En manière d’entracte, les étudiants de la classe de jazz du Conservatoire de Tarbes donnaient concert sous les voûtes de la Maison de la Vallée. Des morceaux parfois un peu appliqués mais où l’on sent déjà percer de vraies personnalités de musiciens. L’expérience a en outre permis à ces jeunes étudiants, âgés de 17 à 20 ans, d’être invités à l’ensemble du festival : une expérience parfois déstabilisante, rapporte leur professeur !

Un petit tour par la garderie pour assister au charmant spectacle jeune public de Charlène Moura et Sophie Boudieux, Dedans-dehors. C’est astucieux, coloré, plein d’humour et de musique et ça ne prend pas vos enfants pour des imbéciles. Recommandable.

La Compagnie du Coin - Solennel Dada © Michel Laborde

On se retrouve sous le chapiteau pour le Pablo Gïw Free Trio, composé du leader trompettiste, de la bassiste belge Farida Amadou et de la vocaliste Laura Totenhagen. Trio 95 % électronique, tous les sons étant systématiquement retraités [2] par une multitude de pédales. Amadou, centre scène, adopte un jeu métronomique, monocorde. Gïw, look à la Conchita Wurst, et Totenhagen se font face. Aucun ne regarde le public. Le son qu’ils nous envoient (très fort, une fois encore) est industriel, semé de tensions et de vagues respirations mais sombre, étouffant, amer, comme s’il n’y avait plus rien à faire qu’attendre la catastrophe ou s’y enfoncer encore. Plombant.

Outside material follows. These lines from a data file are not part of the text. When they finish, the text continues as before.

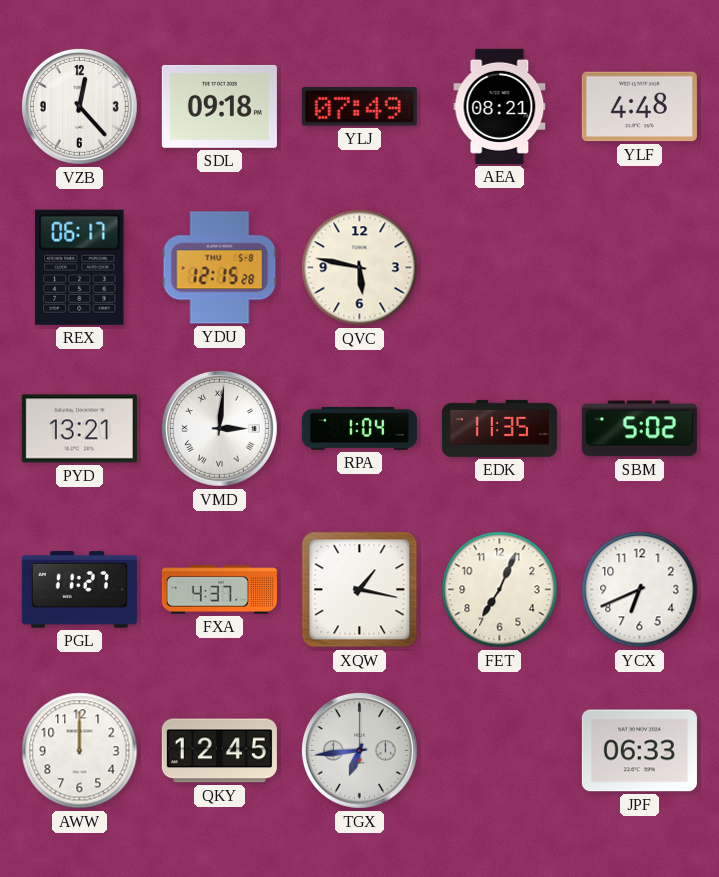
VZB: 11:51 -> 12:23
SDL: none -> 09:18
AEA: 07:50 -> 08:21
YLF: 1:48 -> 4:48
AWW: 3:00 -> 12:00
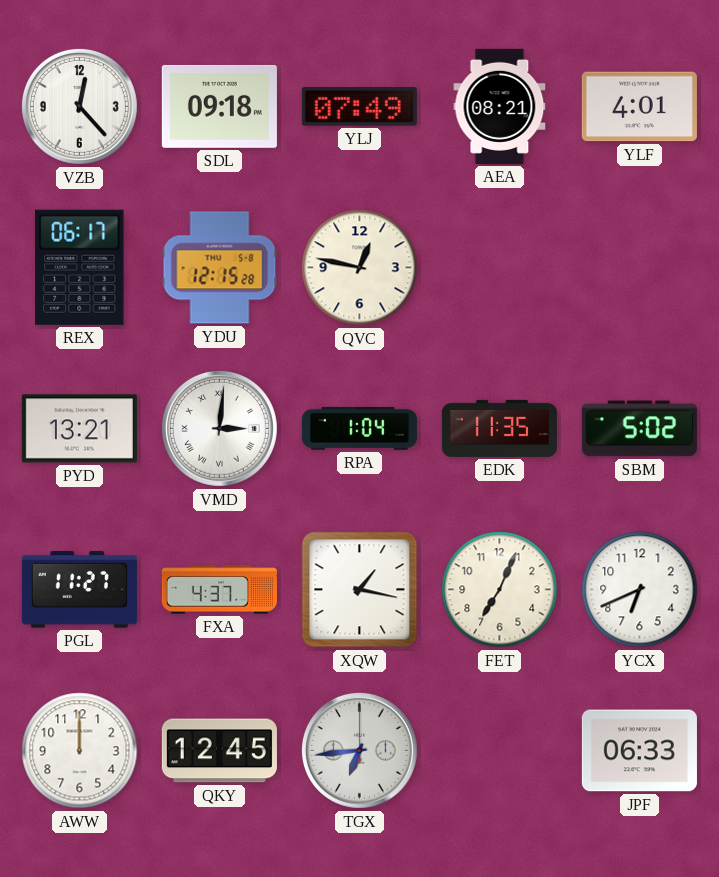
YLF: 4:48 -> 4:01
QVC: 5:47 -> 12:47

Tellement plombant qu’il ne me reste plus de ressource pour la suite. Un petit coup de Boucan, duo décapant de chansons emmené par Brunoï Zarn (voix, guitare bidon) et Mathias Imbert (voix, contrebasse), puis je renonce à La Jungle et aux bouchons d’oreilles, à la troisième partie de la Compagnie du Coin et aux deux concerts sous les étoiles qui suivaient dans un lieu secret, pardon aux artistes et aux organisateurs.

Samedi 17 juillet, final.

11 heures du matin : Farida Amadou revient, en solo cette fois. Après un court discours introductif, elle nous dit « à plus tard ». Rassurez-vous, elle reste là. Assise, elle se lance dans une recherche de textures. Drones, cordes frappées, tapping, saturation, fuzz, larsen, mailloche, pédales, pédales, pédales. Si les textures sont variées, les sons le sont moins. Ainsi utilisée, la compression gomme le grain, la voix personnelle. Amadou regarde l’heure sur le téléphone portable posé à ses pieds puis adopte un son moins retravaillé, une esthétique plus tribale. Fin du concert. Un rappel : « Vous n’en avez pas marre ? J’ai encore 1 mn 30 de son au moins, ça va ». La basse posée sur l’ampli, elle jouera uniquement aux pédales. Plus intéressant à mon sens que le trio de la veille, ce solo me laisse toutefois l’impression mitigée d’un catalogue, d’une démonstration.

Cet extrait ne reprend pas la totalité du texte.